Investment risks are lower now than during the conflict, right? So what ails the economy and capital markets? Persistently high budget deficits and external risks are a big part of the challenge facing capital markets. Dependence on external financing, like grants and concessionary loans, is greater because Sri Lanka has a low savings rate. However, as Sri Lanka rises up middle income league tables, concessionary loans become dearer. Predictably, it has now become a regular issuer of sovereign bonds at a much higher cost. This increases external exposure, and is paid for by export earnings and remittances from Sri Lankans overseas.
Things were a little different in the past. Government debt, corporate bonds, stocks and property were all more attractive to investors. Most of the debt was short term. Equity was a medium-to-long term investment, and property had the longest horizons. Rewards compared to risks appear reasonable. Fixed income returns ranged 12-15% and 20-25% for equity. Corporate debt issuances were limited, mostly two to three year debentures. The exception was banks, which issued five-year debentures because those qualified for Tier II capital.
So what’s changed now? Interest rates are lower (they are in the range of 8-12%), corporate issuances raise more money and debt tenures are longer, even up to 10 years.

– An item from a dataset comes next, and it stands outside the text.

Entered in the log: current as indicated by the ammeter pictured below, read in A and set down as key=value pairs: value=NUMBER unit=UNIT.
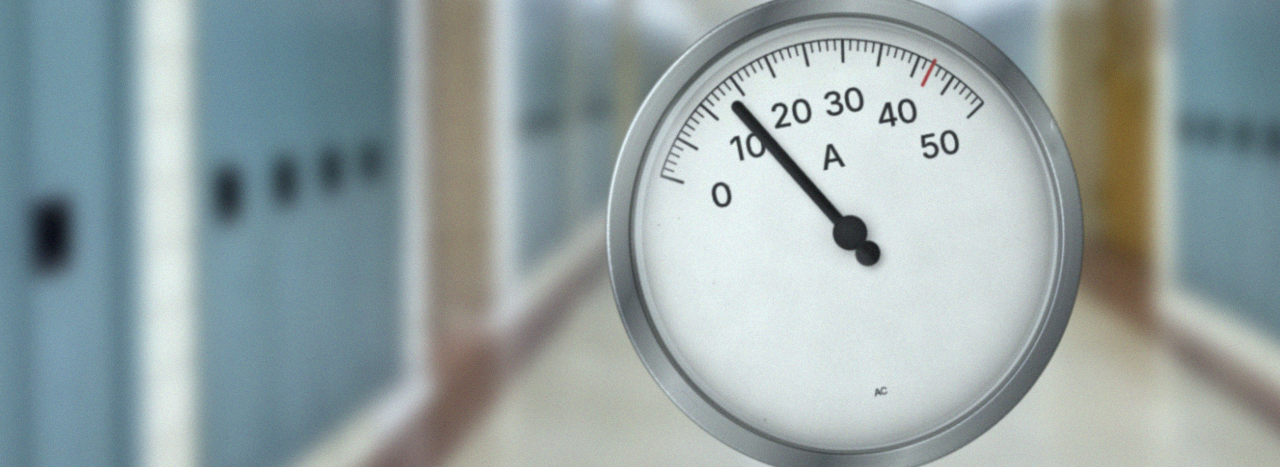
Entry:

Is the government borrowing less? No, they are issuing longer tenure bonds instead, up to 30 years, and borrowing more. Stock market returns have declined. Risk-adjusted returns on equity are no longer attractive. So where are we investing now? In government securities (mainly institutional), corporate bonds (wholesale), land and value-added property like condominiums, and commodities such as gold and possibly art.
A lot of the infrastructure was funded by the government over the last eight years and did not afford any opportunity for the private sector. Value-added property is led by condo construction, and post-conflict demand for urban housing is also rapidly rising. A lot of investments in the past were highly incentivised with concessions such as income tax and duty-free tariff waivers. Much of that is not sustainable anymore.
What lies in store for the future? A broad-based capital market to begin with. Retail investors need alternative investments and in a disclosure-led regulatory environment. That is most efficiently and effectively served via co-mingled funds such as mutual funds and REITs. The key to co-mingled funds is technology and reach. There is plenty of space for these funds if one looks at long-term return prospects. Opportunities to invest in infrastructure will definitely be high, although a better part of that capital will have to come from abroad. Returns in this space are long term, and long-term liability intermediaries such as life insurance funds, pension/provident funds and infrastructure funds should be looking in this area.
What is the enabling requirement? Policymakers, regulators and market participants must facilitate a capital market that is regulated, efficient and transparent; and a secondary market that serves as an exit mechanism and helps in pricing assets. With a proposed new SEC Act, a Securitization Act, a demutualised stock exchange and debt/commodity exchange, investment opportunities in Sri Lanka should be tremendous.
The mindset has to shift from short term to longer-term real returns. Trading in financial assets such as stocks and bonds are both short-lived and not sustainable. Policymakers and managers of the economy must reduce the volatility that is within their control. This would be reflected in the volatility of the rating.
Ratings have paved the way for better risk/reward pricing. While ratings do signal where risks are rising, exit mechanisms are poor. Ratings would be very useful to facilitate investment in infrastructure financing for long-term and trust receipts or mortgage obligations in medium-term investments. These types of securities are currently not under any regulatory purview, and lack transparency or disclosures.
If the private sector is the engine of growth, an enabling environment is all that is required. One does not need to build a network of highways or buildings to enable investments to find its way into other asset classes. A level playing field, a regulated environment and accessibility increase confidence. Investments will follow, led by private equity funds, infrastructure funds,investment funds and pension funds. These are the investment vehicles of the future.
Maninda Wickramasinghe is Chief Executive of Fitch Ratings Lanka. The views in this article are those of the author and not of the organisation for which he works.